(MATERIAL FOR THIS EXERCISE):

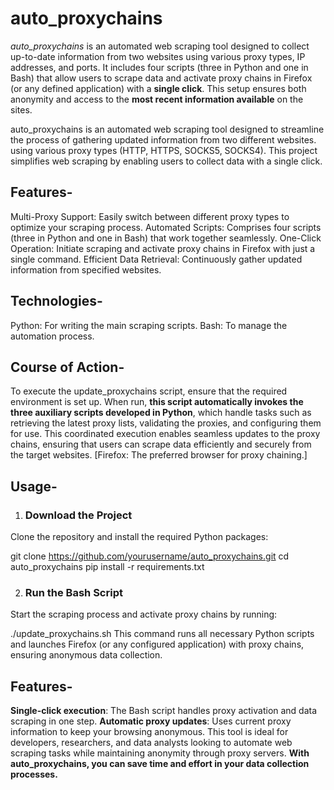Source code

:# **auto_proxychains**
*auto_proxychains* is an automated web scraping tool designed to collect up-to-date information from two websites using various proxy types, IP addresses, and ports. It includes four scripts (three in Python and one in Bash) that allow users to scrape data and activate proxy chains in Firefox (or any defined application) with a **single click**. This setup ensures both anonymity and access to the **most recent information available** on the sites.

auto_proxychains is an automated web scraping tool designed to streamline the process of gathering updated information from two different websites. using various proxy types (HTTP, HTTPS, SOCKS5, SOCKS4). This project simplifies web scraping by enabling users to collect data with a single click.

## Features-
Multi-Proxy Support: Easily switch between different proxy types to optimize your scraping process.
Automated Scripts: Comprises four scripts (three in Python and one in Bash) that work together seamlessly.
One-Click Operation: Initiate scraping and activate proxy chains in Firefox with just a single command.
Efficient Data Retrieval: Continuously gather updated information from specified websites.

## Technologies-
Python: For writing the main scraping scripts.
Bash: To manage the automation process.

## Course of Action-
To execute the update_proxychains script, ensure that the required environment is set up. When run, **this script automatically invokes the three auxiliary scripts developed in Python**, which handle tasks such as retrieving the latest proxy lists, validating the proxies, and configuring them for use. This coordinated execution enables seamless updates to the proxy chains, ensuring that users can scrape data efficiently and securely from the target websites.
[Firefox: The preferred browser for proxy chaining.]

## Usage-
1. ### Download the Project
Clone the repository and install the required Python packages:

git clone https://github.com/yourusername/auto_proxychains.git
cd auto_proxychains
pip install -r requirements.txt

2. ### Run the Bash Script
Start the scraping process and activate proxy chains by running:

./update_proxychains.sh
This command runs all necessary Python scripts and launches Firefox (or any configured application) with proxy chains, ensuring anonymous data collection.

## Features-
**Single-click execution**: The Bash script handles proxy activation and data scraping in one step.
**Automatic proxy updates**: Uses current proxy information to keep your browsing anonymous.
This tool is ideal for developers, researchers, and data analysts looking to automate web scraping tasks while maintaining anonymity through proxy servers.
**With auto_proxychains, you can save time and effort in your data collection processes.**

(WORK REQUIRED):
Using the listing above, work out how many of its lines include "that", and give only the result.

(EXERCISE RESPONSE):
3